Es sendet gleichsam ein Zeichen an innere wie äußere Feinde – frei dem Motto: "Wer gegen uns ist, wird vernichtet". Noch beherrscht die Angst die iranische Gesellschaft. Daraus jedoch abzuleiten, wie es im "Westen" gerne getan wird, ein neuer König oder gar der ins Exil geflohene heute 63-jährige Sohn Reza Pahlavi wäre eine reale Alternative und stelle eine geeinte Opposition im Inneren dar, ist einigermaßen absurd.
Tief verankert in der iranischen Gesellschaft sind Schiismus und eine Ablehnung der despotischen, prunkvollen Herrschaft des selbsternannten "König der Könige". Insbesondere die junge Generation der "Jin Jiyan Azadi" Protestierenden – der Iran besitzt einen Altersmedian zwischen 28 und 31 Jahren in der Gesellschaft – kann mit dem Ruf nach einem König wenig anfangen.
Wirkliche und standhafte Demokratie kann nur gegen und nicht mit einer teil-terroristisch und rückwärtsgewandten monarchistischen Exil-Opposition erkämpft werden.
Eiszeit-Reaktion und mögliche Folgen
Unerwartet hart fiel die Reaktion aus Berlin aus. 32 iranische Konsularbeamte müssen Deutschland verlassen – mit Ausnahme der Botschaft in Berlin sind die drei Konsulate der iranischen Republik geschlossen worden.
Was dies für hunderttausend Iraner in Deutschland bedeutet, kann bisher nur grob beziffert werden. Der deutsche Botschafter hat den Iran verlassen – die deutsche Europapolitik will sich in Brüssel stärker dafür einsetzen, dass die iranischen Revolutionsgarden (wie schon in den USA) auf die Terrorliste gesetzt werden.
Geht es dabei wirklich um den ermordeten Jamshid Sharmahd? Es beschleicht das Gefühl, dass es hierbei wiederholt, um geopolitische Aspekte geht und somit weniger um das entsetzliche Schicksal einer Einzelperson.
Der Iran gilt als letzter, ernst zu nehmender Gegenspieler einer israelischen Aggression im Nahen Osten – als Spritus Rector einer "Widerstandsachse" vom Jemen bis in den Irak. Die diplomatische Eiszeit, welche sich nun ankündigt, ist weder ohne historische Vorgeschichte noch könnte sie folgenlos bleiben.
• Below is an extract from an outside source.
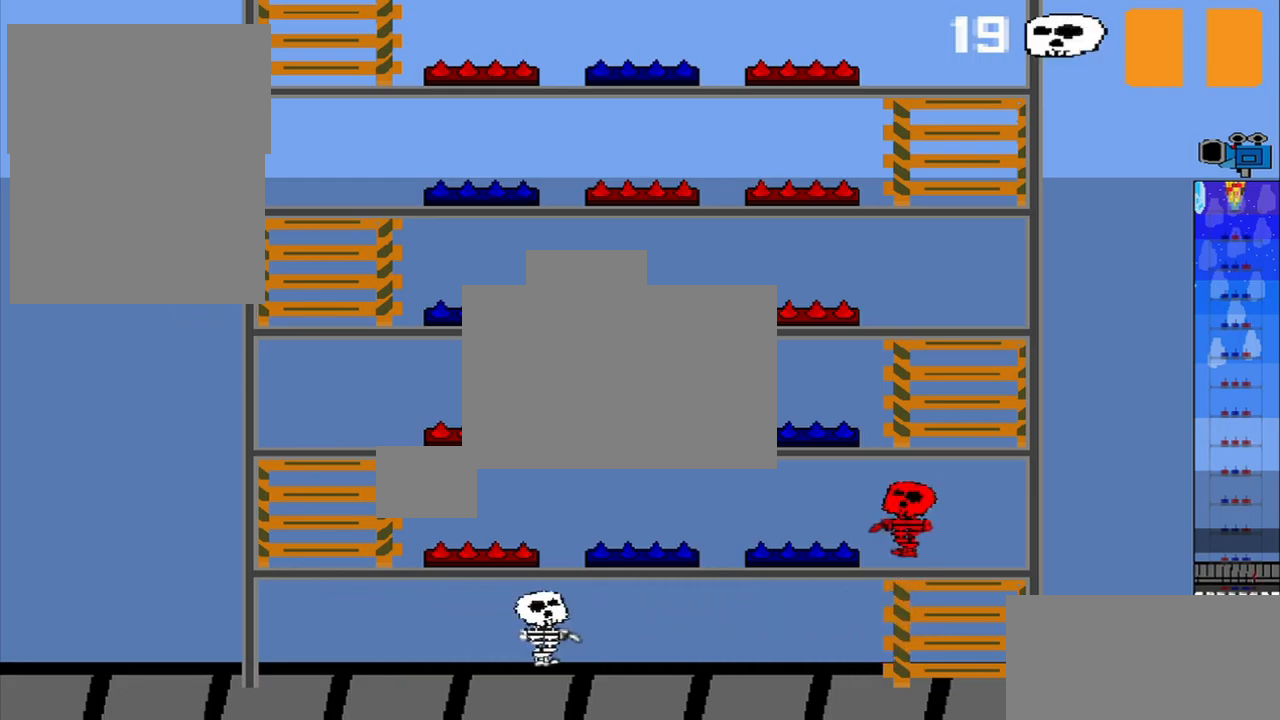
{"buttons": [], "left_stick": "center", "events": []}
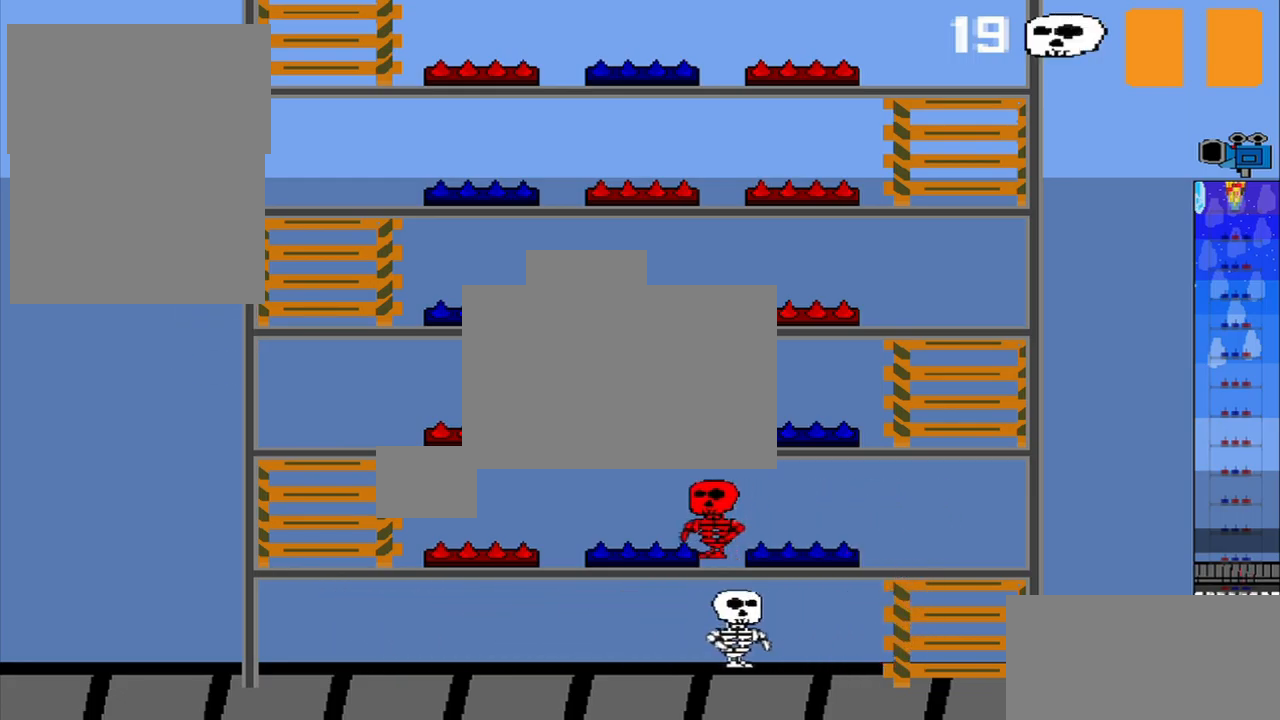
{"buttons": [], "left_stick": "center", "events": []}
Generell gilt, will man einen regionalen oder überregionalen Flächenbrand wirksam bekämpfen, ist Diplomatie erste Politikerpflicht – das Gegenteil sind Ausweisungen, Schließungen und sprachliche Drohungen.
Dies hat Tradition: nahezu alle diplomatischen Kanäle sind nach dem einseitigen US-Ende des Atomabkommen (Jcpoa) zusammengebrochen, selbst die deutsche Schule in Teheran (Dbst, eine kulturelle Institution und ein Tor zu westlicher Bildung) musste im Wahn "feministischer Außenpolitik" und den Folgen der Proteste schließen.
Dieser diplomatische Offenbarungseid könnte der Anfang einer massiven Eskalation, welcher sich mit den israelischen Raketen-Angriffen auf Teheran und Umgebung angekündigt hat, sein.
Deutschland und seine Firmen besitzen im Iran, in der Politik wie in der iranischen Gesellschaft, hohes Ansehen. Anstatt ihre Schwungmasse progressiv zu nutzen, stutzt die deutsche Außenpolitik Gesprächskanäle zurecht und blockiert somit Verhandlungen um ein mögliches Ende aller Aggressionen im Nahen Osten.